Try it: For every entry below, give an exact repeat and leave out the pictures.
= = = = = = =
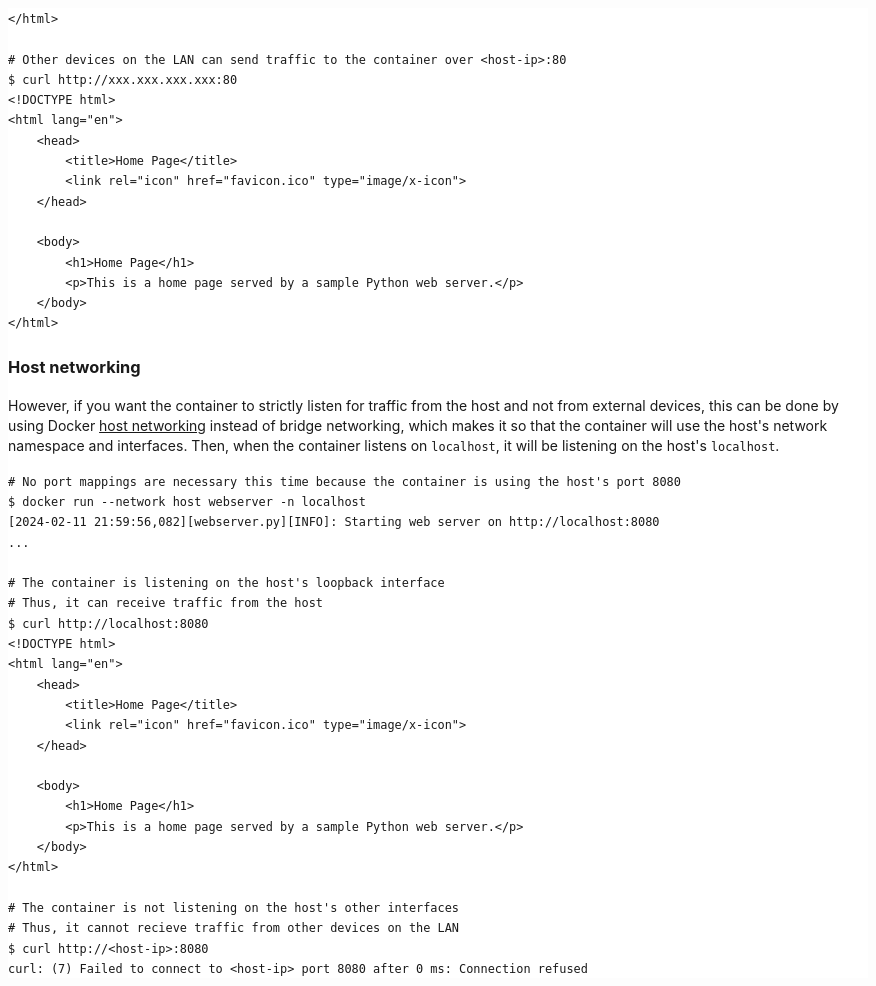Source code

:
 ```
</html>

# Other devices on the LAN can send traffic to the container over <host-ip>:80
$ curl http://xxx.xxx.xxx.xxx:80
<!DOCTYPE html>
<html lang="en">
    <head>
        <title>Home Page</title>
        <link rel="icon" href="favicon.ico" type="image/x-icon">
    </head>

    <body>
        <h1>Home Page</h1>
        <p>This is a home page served by a sample Python web server.</p>
    </body>
</html>
```

### Host networking
However, if you want the container to strictly listen for traffic from the host and not from external devices, this can be done by using Docker [host networking](https://docs.docker.com/network/drivers/host/) instead of bridge networking, which makes it so that the container will use the host's network namespace and interfaces. Then, when the container listens on `localhost`, it will be listening on the host's `localhost`.
```
# No port mappings are necessary this time because the container is using the host's port 8080
$ docker run --network host webserver -n localhost
[2024-02-11 21:59:56,082][webserver.py][INFO]: Starting web server on http://localhost:8080
...

# The container is listening on the host's loopback interface
# Thus, it can receive traffic from the host
$ curl http://localhost:8080
<!DOCTYPE html>
<html lang="en">
    <head>
        <title>Home Page</title>
        <link rel="icon" href="favicon.ico" type="image/x-icon">
    </head>

    <body>
        <h1>Home Page</h1>
        <p>This is a home page served by a sample Python web server.</p>
    </body>
</html>

# The container is not listening on the host's other interfaces
# Thus, it cannot recieve traffic from other devices on the LAN
$ curl http://<host-ip>:8080
curl: (7) Failed to connect to <host-ip> port 8080 after 0 ms: Connection refused
```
= = = = = = =
Response to this task:
Source code

:
 ```
</html>

# Other devices on the LAN can send traffic to the container over <host-ip>:80
$ curl http://xxx.xxx.xxx.xxx:80
<!DOCTYPE html>
<html lang="en">
    <head>
        <title>Home Page</title>
        <link rel="icon" href="favicon.ico" type="image/x-icon">
    </head>

    <body>
        <h1>Home Page</h1>
        <p>This is a home page served by a sample Python web server.</p>
    </body>
</html>
```

### Host networking
However, if you want the container to strictly listen for traffic from the host and not from external devices, this can be done by using Docker [host networking](https://docs.docker.com/network/drivers/host/) instead of bridge networking, which makes it so that the container will use the host's network namespace and interfaces. Then, when the container listens on `localhost`, it will be listening on the host's `localhost`.
```
# No port mappings are necessary this time because the container is using the host's port 8080
$ docker run --network host webserver -n localhost
[2024-02-11 21:59:56,082][webserver.py][INFO]: Starting web server on http://localhost:8080
...

# The container is listening on the host's loopback interface
# Thus, it can receive traffic from the host
$ curl http://localhost:8080
<!DOCTYPE html>
<html lang="en">
    <head>
        <title>Home Page</title>
        <link rel="icon" href="favicon.ico" type="image/x-icon">
    </head>

    <body>
        <h1>Home Page</h1>
        <p>This is a home page served by a sample Python web server.</p>
    </body>
</html>

# The container is not listening on the host's other interfaces
# Thus, it cannot recieve traffic from other devices on the LAN
$ curl http://<host-ip>:8080
curl: (7) Failed to connect to <host-ip> port 8080 after 0 ms: Connection refused
```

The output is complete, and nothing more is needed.